%%

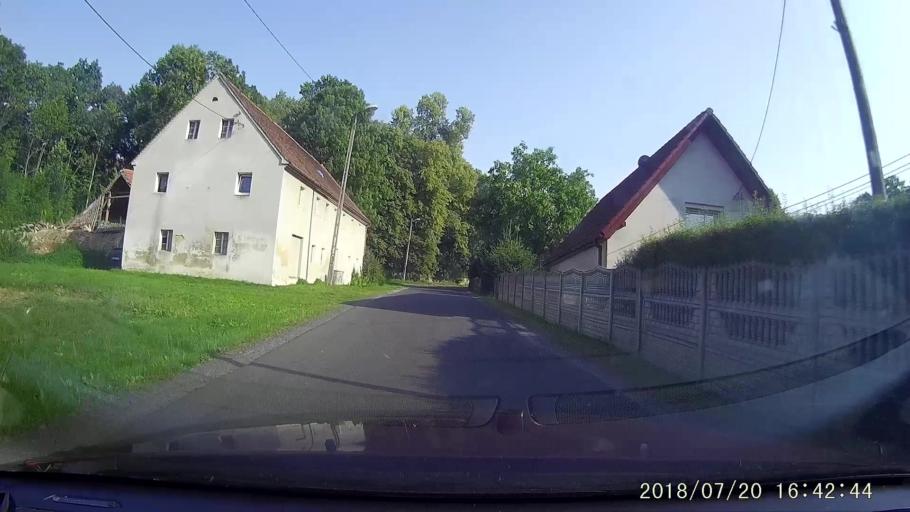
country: PL
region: Lower Silesian Voivodeship
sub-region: Powiat lubanski
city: Siekierczyn
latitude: 51.0737
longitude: 15.1559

%%

Entnehmen Sie allen Einträgen oben sämtliche Zeilen und geben Sie diese wortgetreu wieder. Die Bilder sind dabei auszulassen.

country: PL
region: Lower Silesian Voivodeship
sub-region: Powiat lubanski
city: Siekierczyn
latitude: 51.0737
longitude: 15.1559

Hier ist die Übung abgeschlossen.